Don't feel guilty for losing touch with friends. You are putting your family first after all. They should come first. You will have a chance to reconnect again in the next season of life when the kids are all in school and you can meet for lunch.

Don't feel guilty for not being able to give much back to others who are always helping you. Soon you will be able to help them. But now, at this time, take all the help that you can get.

Don't feel guilty for choosing housework over your kids. They are good at laying on the guilt. Your family needs clean underwear and clean forks. Your husband doesn't deserve to live in a pigsty and neither do you.

Don't feel guilty for choosing your kids over housework. They need you too. Sometimes it is okay to lay on the couch and watch Daniel Tiger with your two-year-old. Find a balance between the kids and the housework. There is not enough of you to do everything. Do what you can and don't feel bad about what you simply cannot do.

Don't feel guilty for not being able to give your husband all the attention he deserves. He's not going anywhere. He loves you. And one day you will have nothing but time together.

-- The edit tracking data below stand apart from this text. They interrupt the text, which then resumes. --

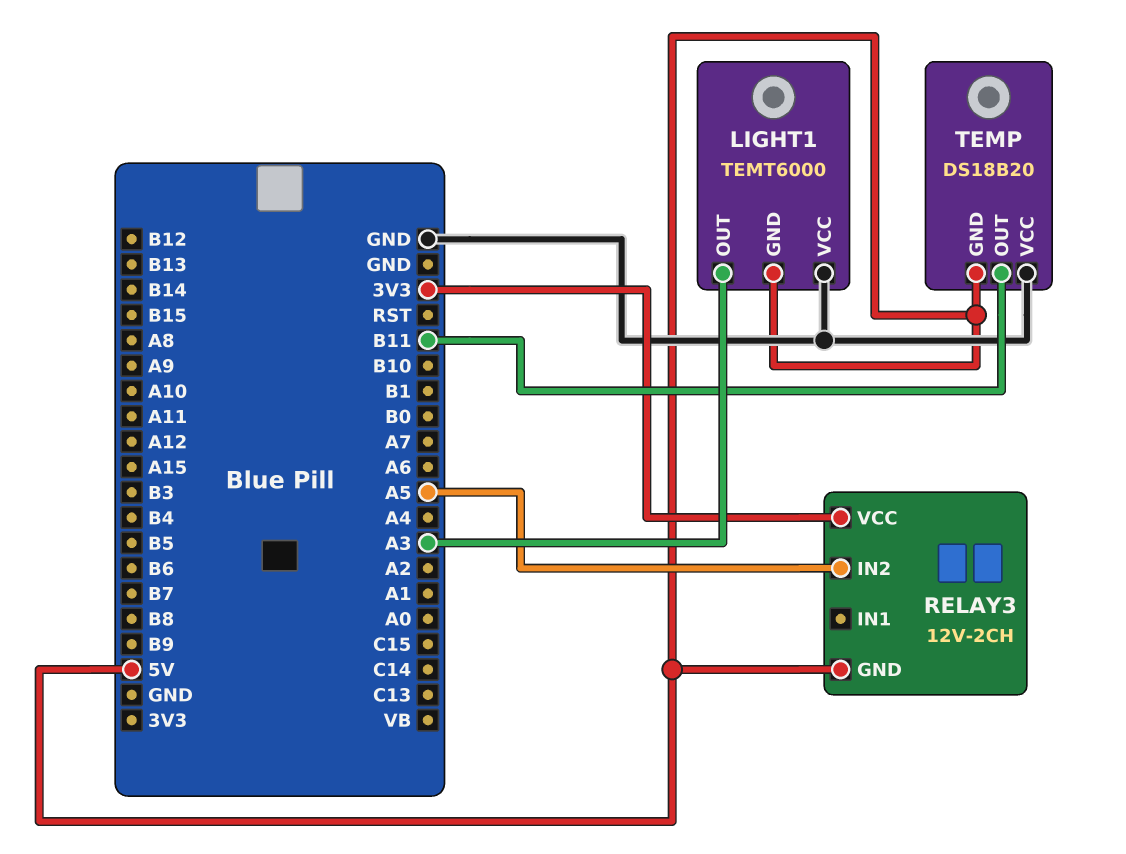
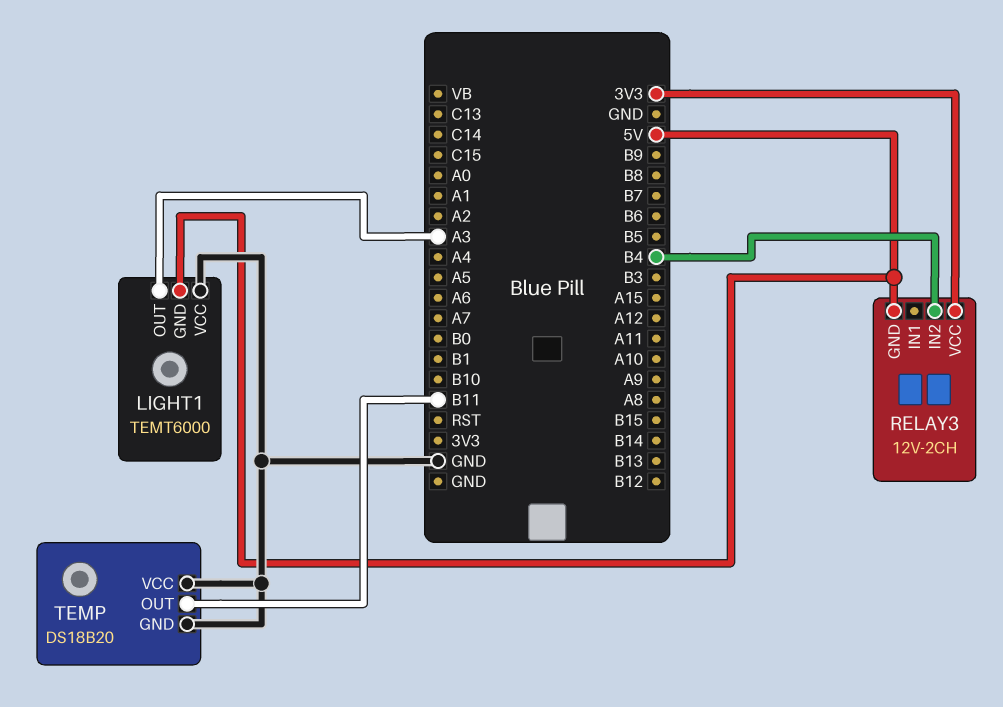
RELAY3 pin IN2: A5 -> B4
TEMP pin GND: 5V -> GND

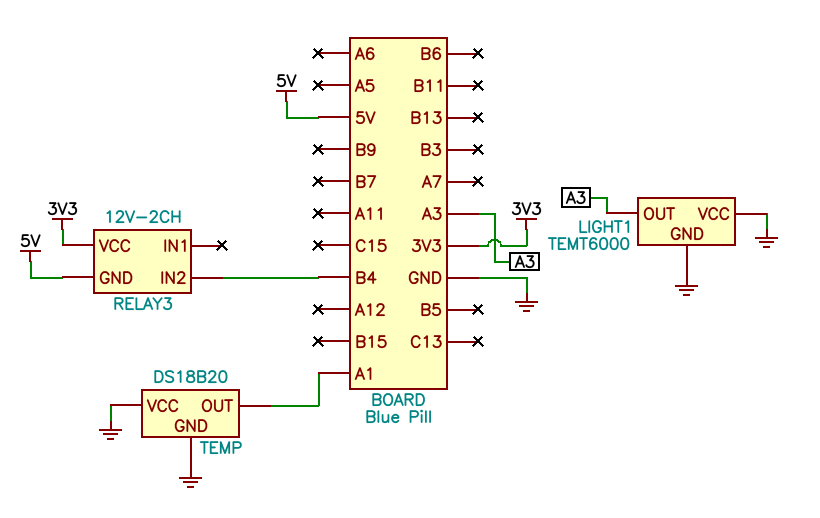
LIGHT1 pin GND: 5V -> GND
TEMP pin OUT: B11 -> A1

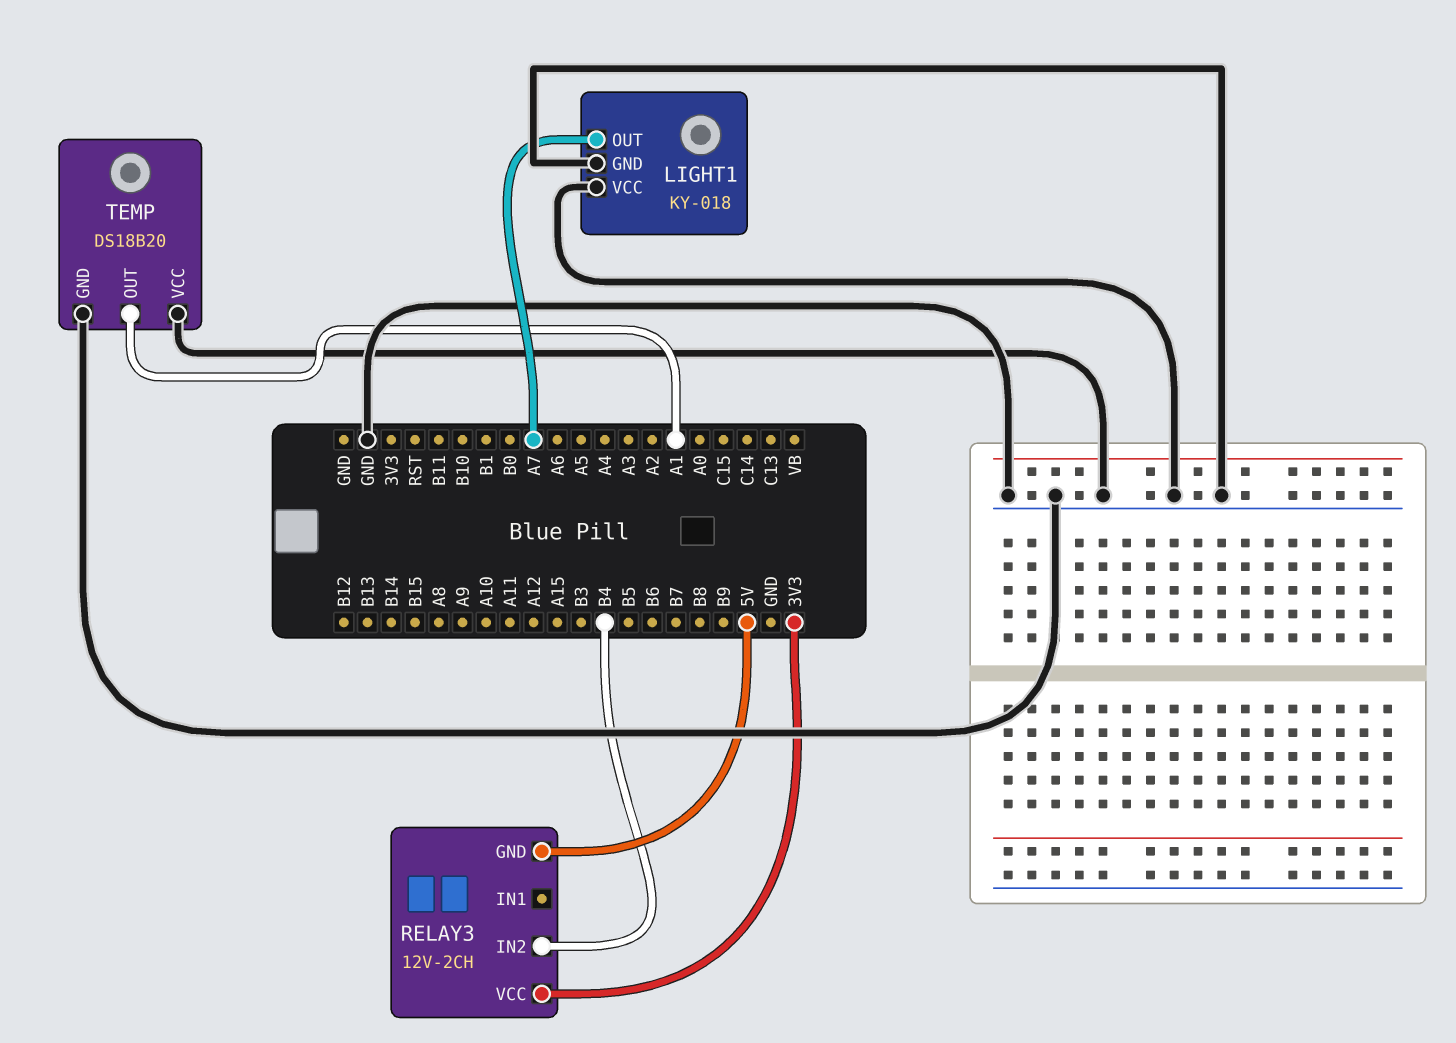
LIGHT1: TEMT6000 -> KY-018
LIGHT1 pin OUT: A3 -> A7

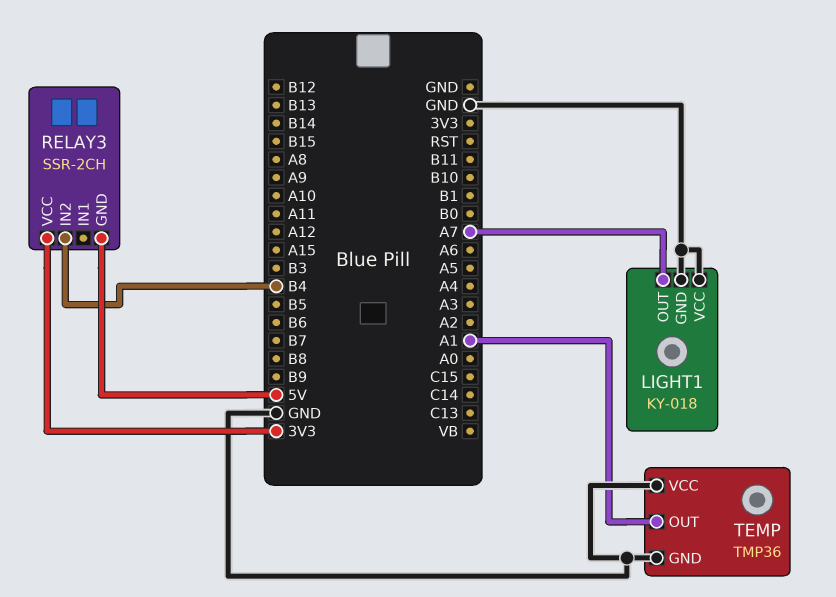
RELAY3: 12V-2CH -> SSR-2CH
TEMP: DS18B20 -> TMP36

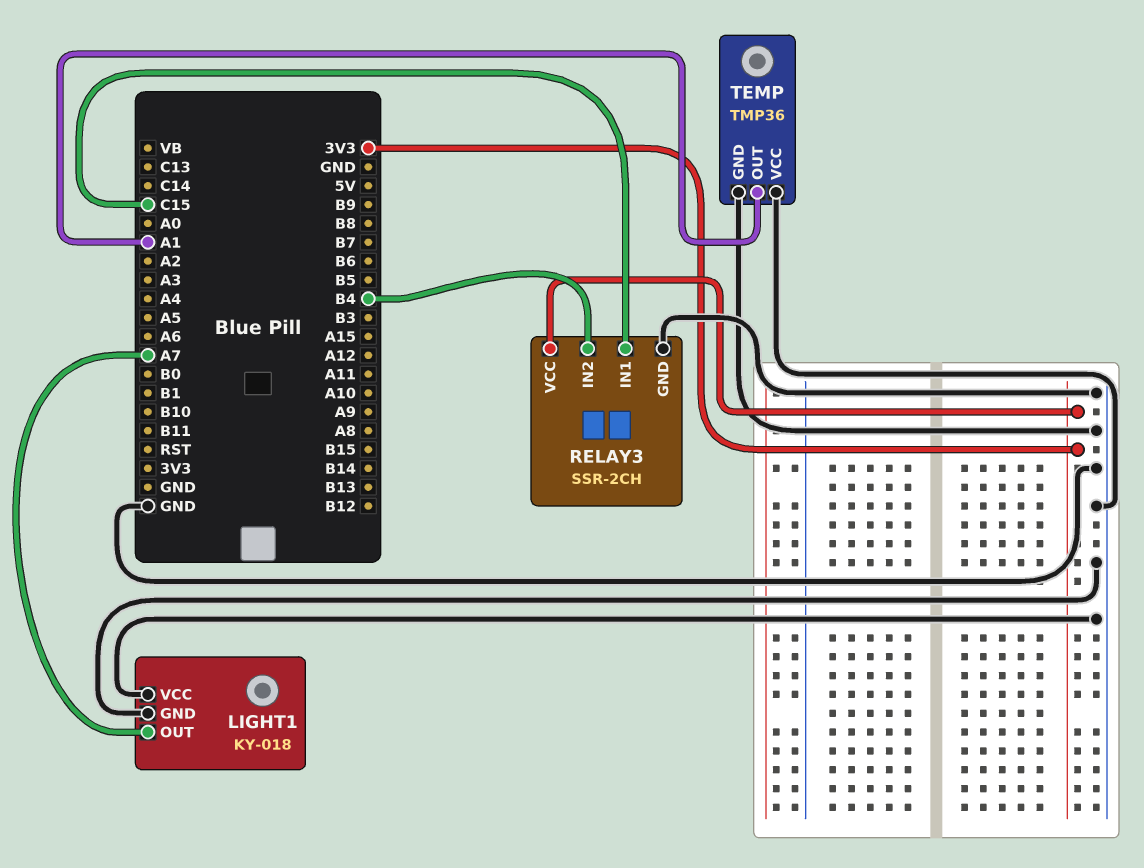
RELAY3 pin GND: 5V -> GND
RELAY3 pin IN1: none -> C15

Don't feel guilty for yelling at your kids. You apologized. They forgave you. Move on and try not to do it next time. You have done really well lately. I have noticed the times when your first reaction would be to yell and throw something but you held your temper and spoke in a calm voice. Well done! Keep trying and keep praying about it.

Don't feel bad for being imperfect in all areas of life. You are a human being. You are a sinner. Jesus died for you so you can be perfect in heaven with Him one day. Until then, do your best, lean on Him and forgive yourself.